• Record excerpts:
• • •
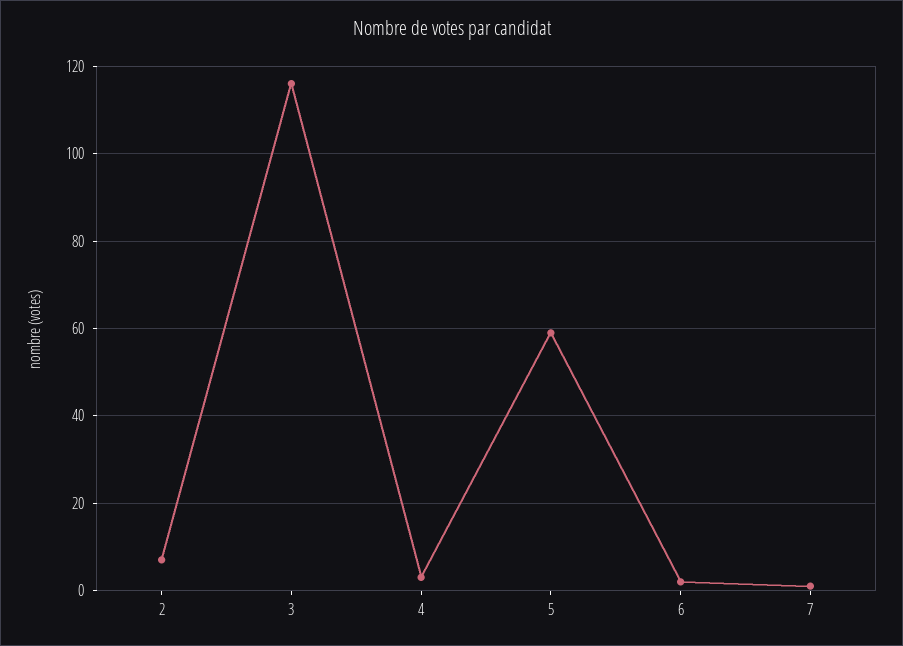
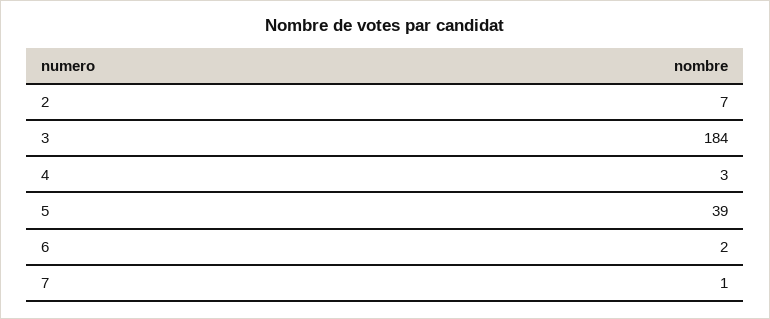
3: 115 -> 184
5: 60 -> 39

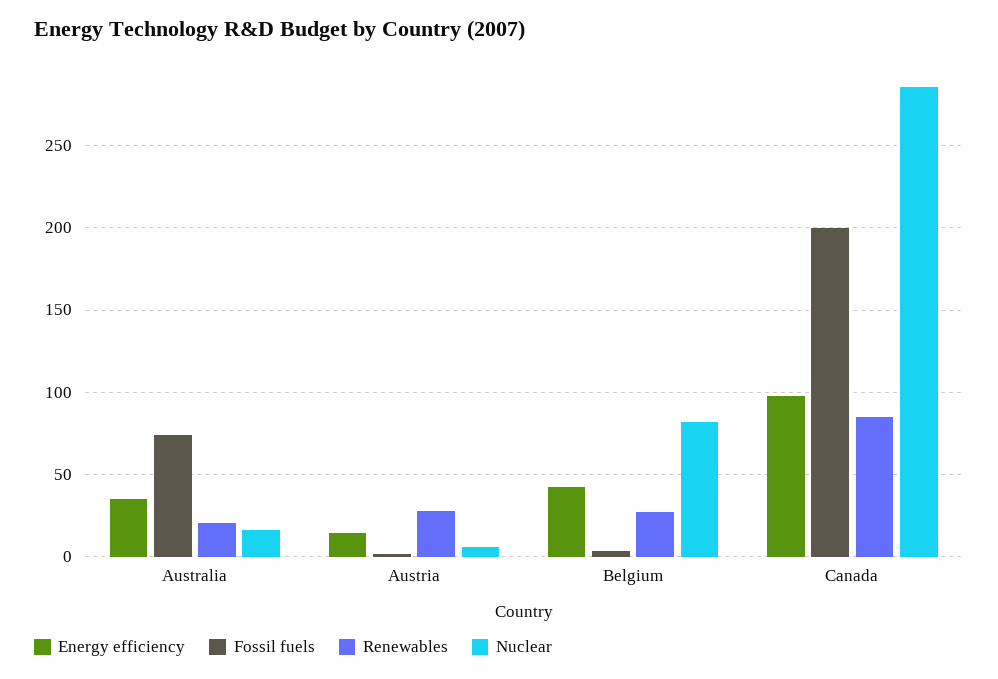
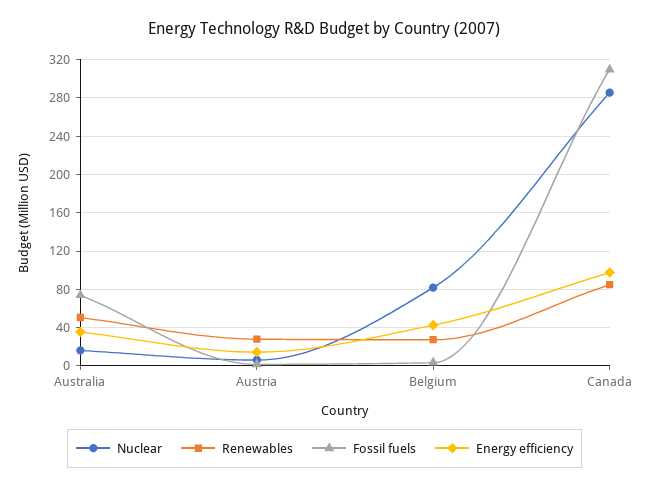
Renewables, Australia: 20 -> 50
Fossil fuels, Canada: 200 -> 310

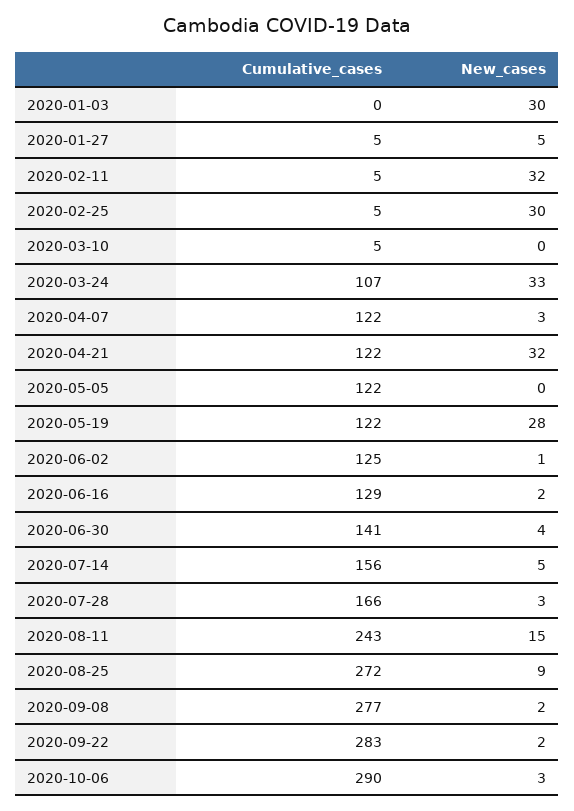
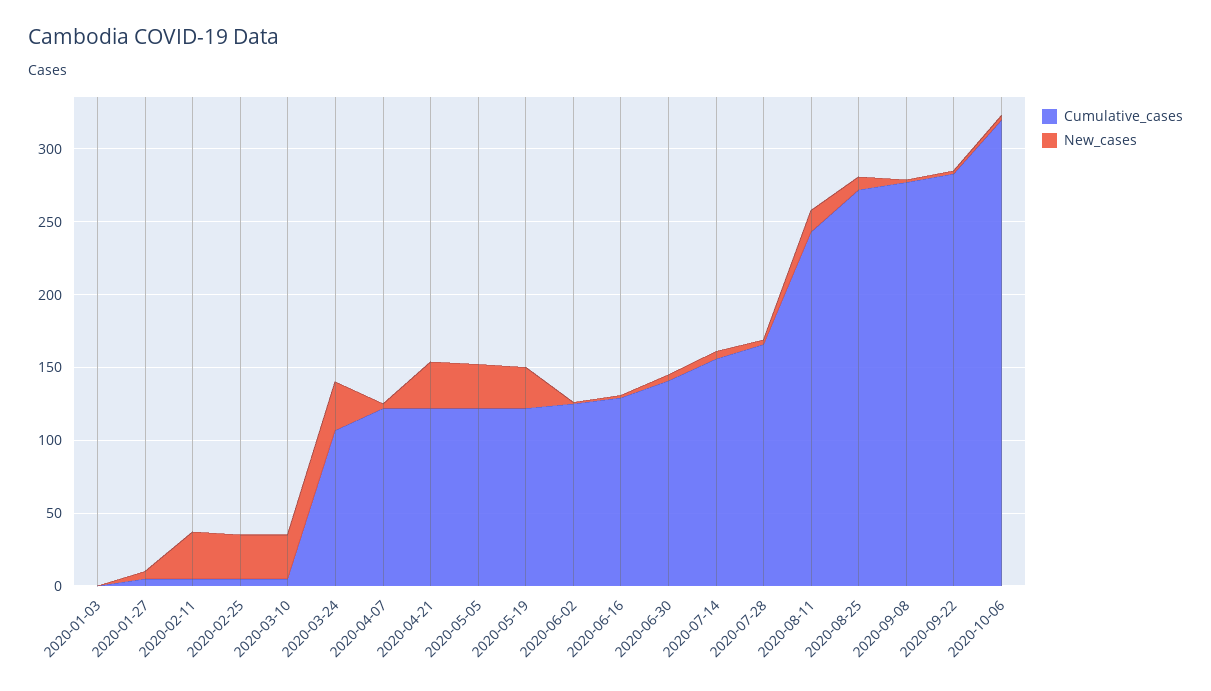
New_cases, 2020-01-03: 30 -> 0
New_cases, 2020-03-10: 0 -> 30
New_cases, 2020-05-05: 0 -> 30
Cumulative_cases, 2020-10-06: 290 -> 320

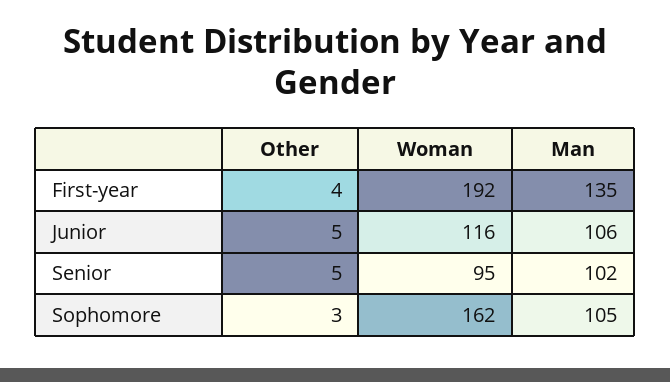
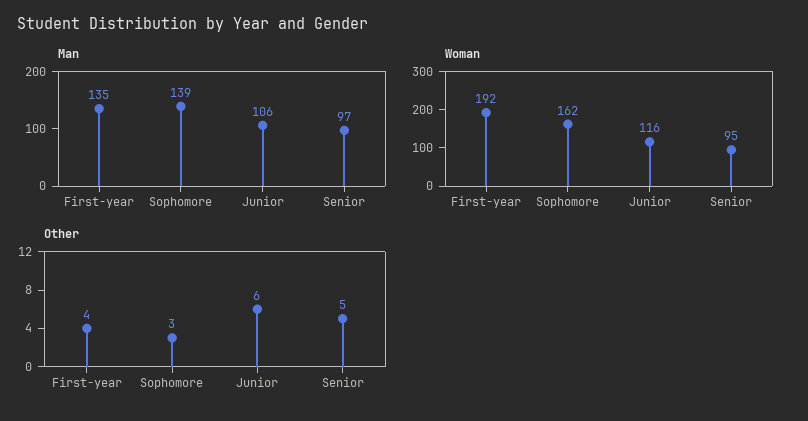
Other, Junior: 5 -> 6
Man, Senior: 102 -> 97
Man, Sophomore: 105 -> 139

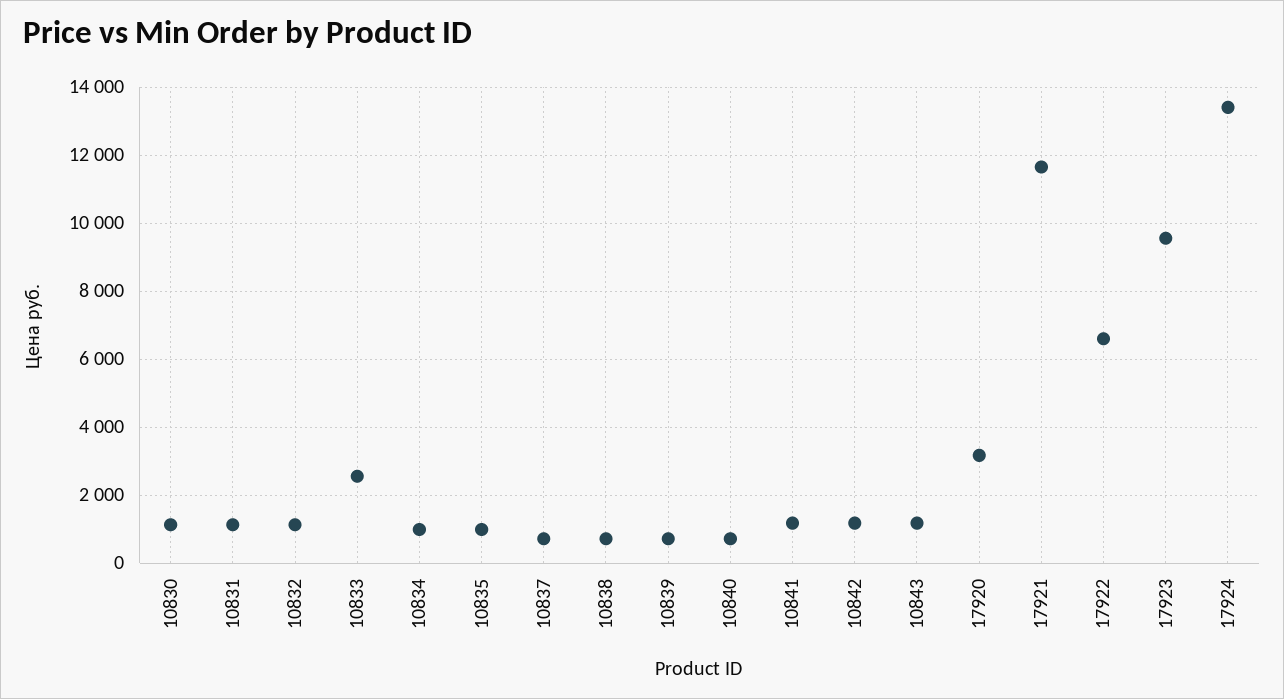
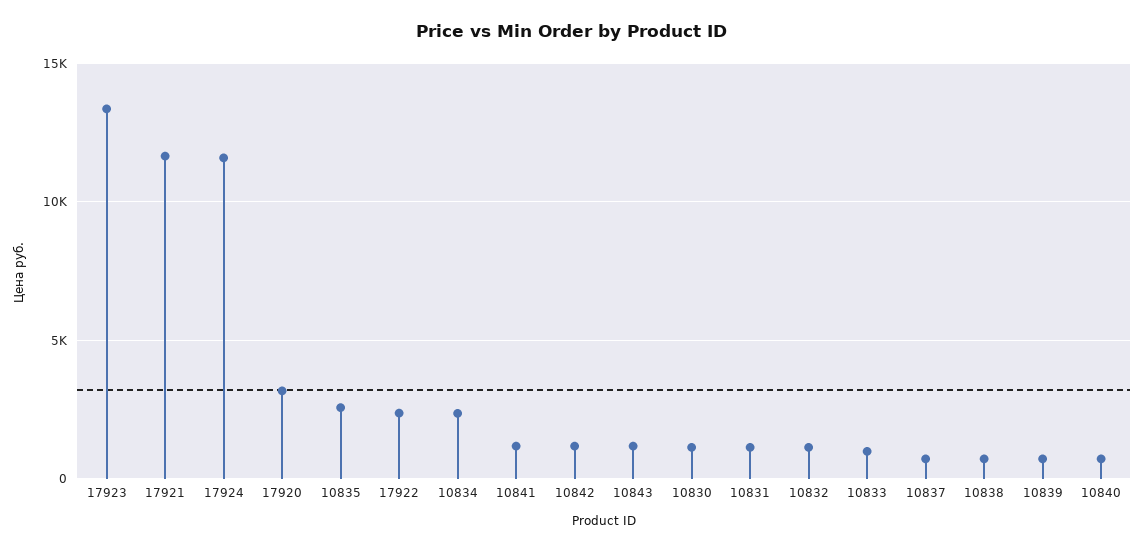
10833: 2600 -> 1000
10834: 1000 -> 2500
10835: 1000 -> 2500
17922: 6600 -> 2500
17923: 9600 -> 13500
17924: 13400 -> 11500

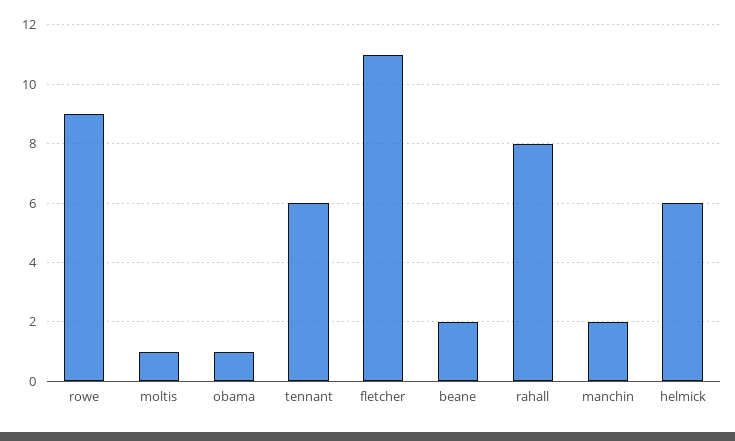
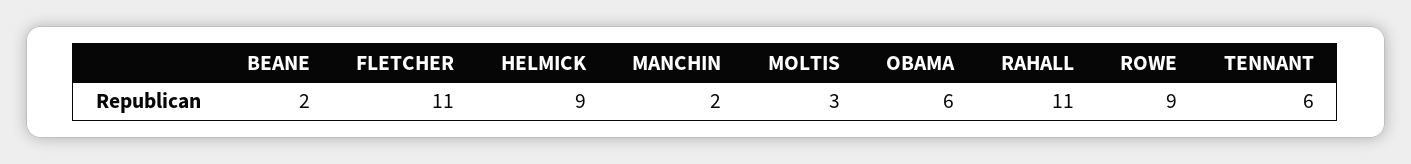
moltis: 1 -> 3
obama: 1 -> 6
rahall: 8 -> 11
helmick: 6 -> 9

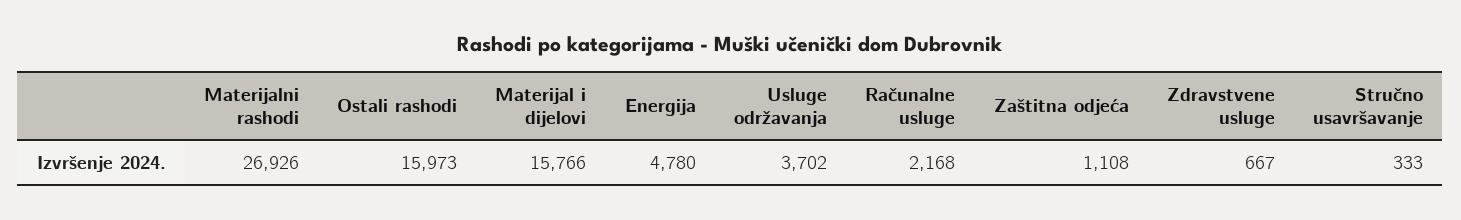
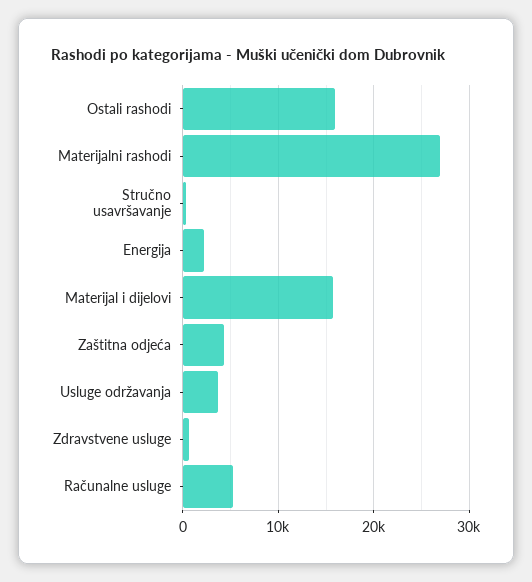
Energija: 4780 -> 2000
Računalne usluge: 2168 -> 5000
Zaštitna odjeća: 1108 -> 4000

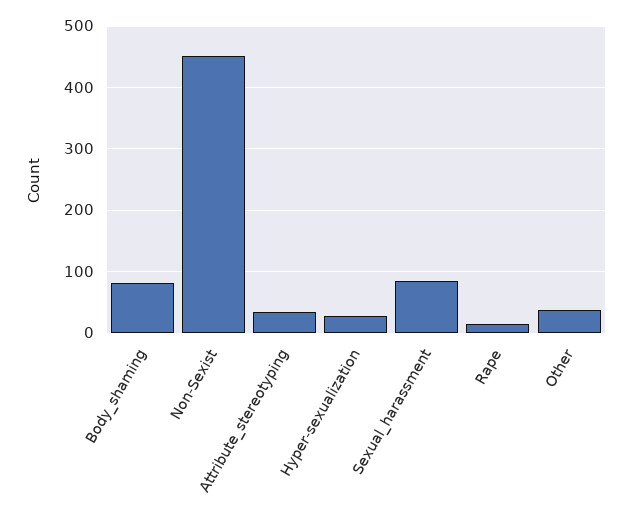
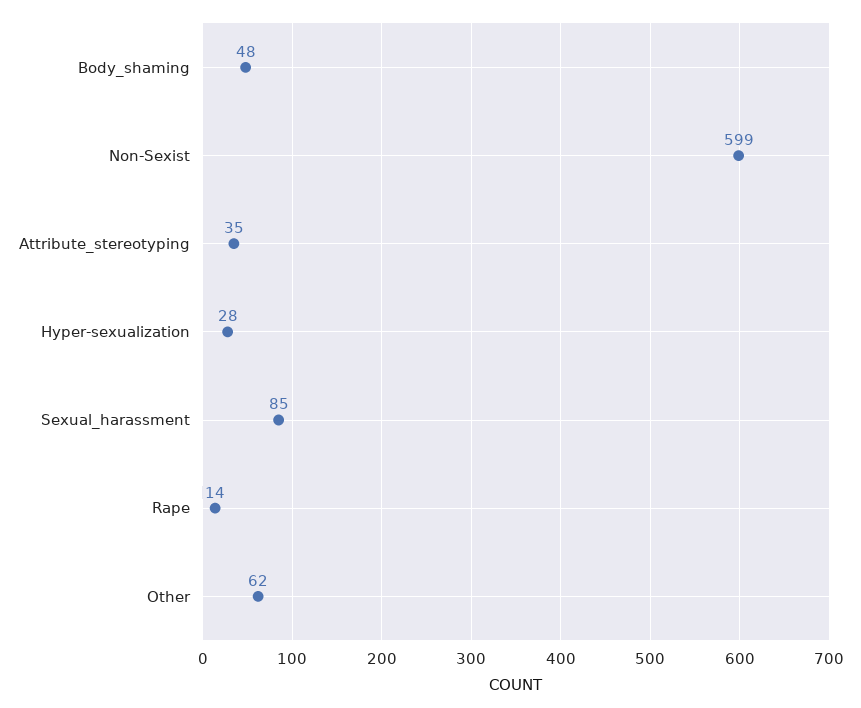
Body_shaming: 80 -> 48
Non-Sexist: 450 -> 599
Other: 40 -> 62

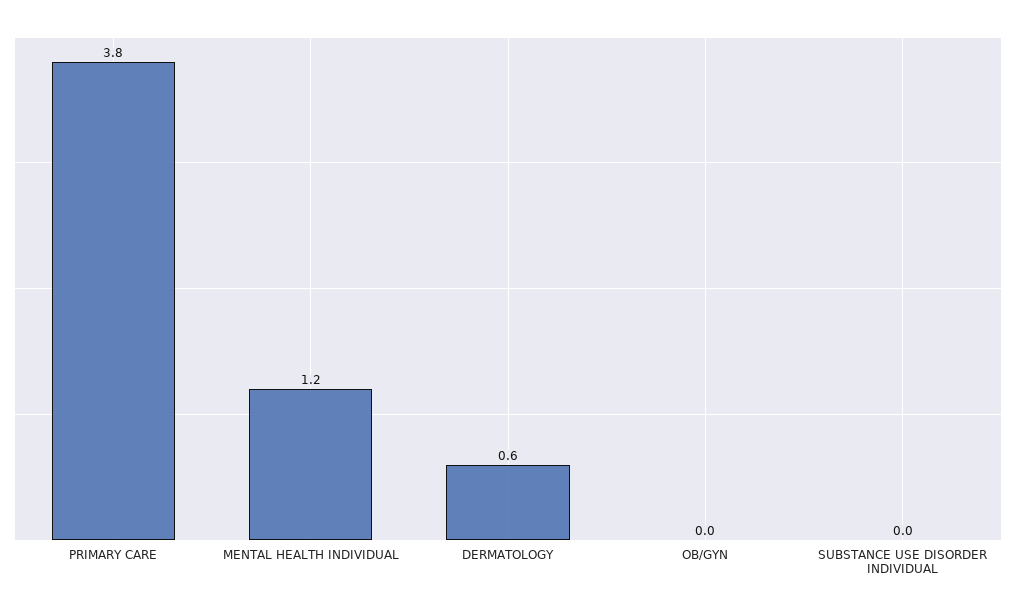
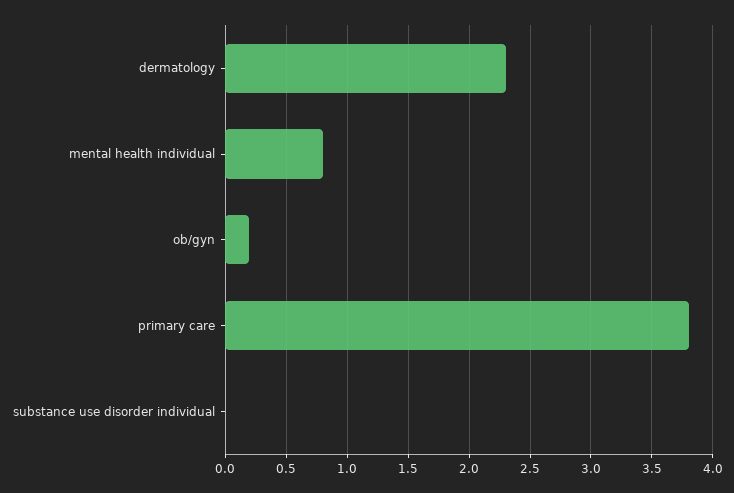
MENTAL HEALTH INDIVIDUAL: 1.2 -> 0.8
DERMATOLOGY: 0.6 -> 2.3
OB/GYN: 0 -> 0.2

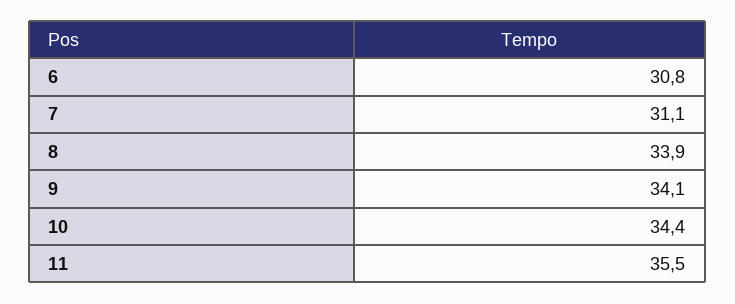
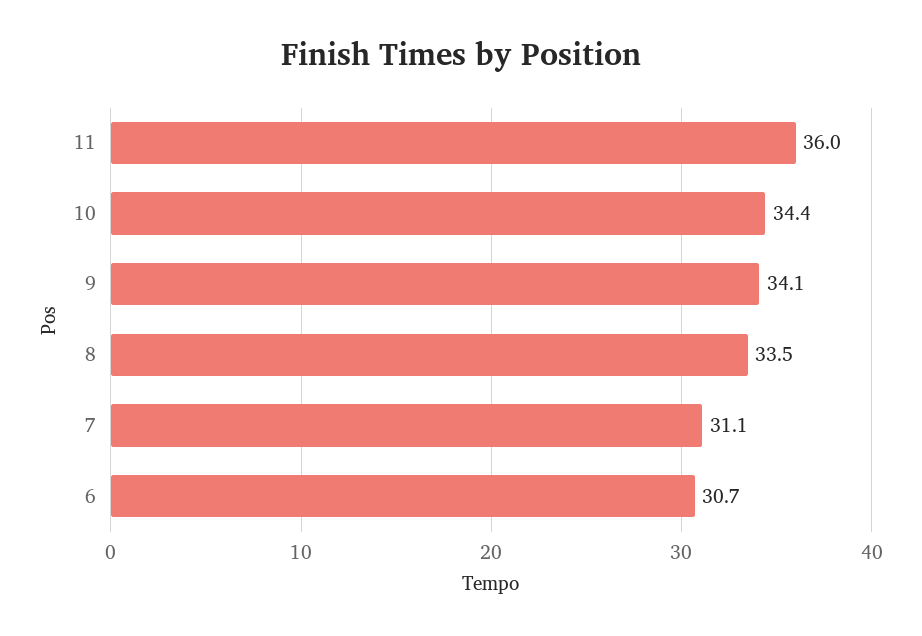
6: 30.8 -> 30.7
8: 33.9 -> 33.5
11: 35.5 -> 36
• • •
• About this task: When the listing is transcribed, every line must match the original exactly, and the pictures must be left out.

• Reply to the task:
3: 115 -> 184
5: 60 -> 39

Renewables, Australia: 20 -> 50
Fossil fuels, Canada: 200 -> 310

New_cases, 2020-01-03: 30 -> 0
New_cases, 2020-03-10: 0 -> 30
New_cases, 2020-05-05: 0 -> 30
Cumulative_cases, 2020-10-06: 290 -> 320

Other, Junior: 5 -> 6
Man, Senior: 102 -> 97
Man, Sophomore: 105 -> 139

10833: 2600 -> 1000
10834: 1000 -> 2500
10835: 1000 -> 2500
17922: 6600 -> 2500
17923: 9600 -> 13500
17924: 13400 -> 11500

moltis: 1 -> 3
obama: 1 -> 6
rahall: 8 -> 11
helmick: 6 -> 9

Energija: 4780 -> 2000
Računalne usluge: 2168 -> 5000
Zaštitna odjeća: 1108 -> 4000

Body_shaming: 80 -> 48
Non-Sexist: 450 -> 599
Other: 40 -> 62

MENTAL HEALTH INDIVIDUAL: 1.2 -> 0.8
DERMATOLOGY: 0.6 -> 2.3
OB/GYN: 0 -> 0.2

6: 30.8 -> 30.7
8: 33.9 -> 33.5
11: 35.5 -> 36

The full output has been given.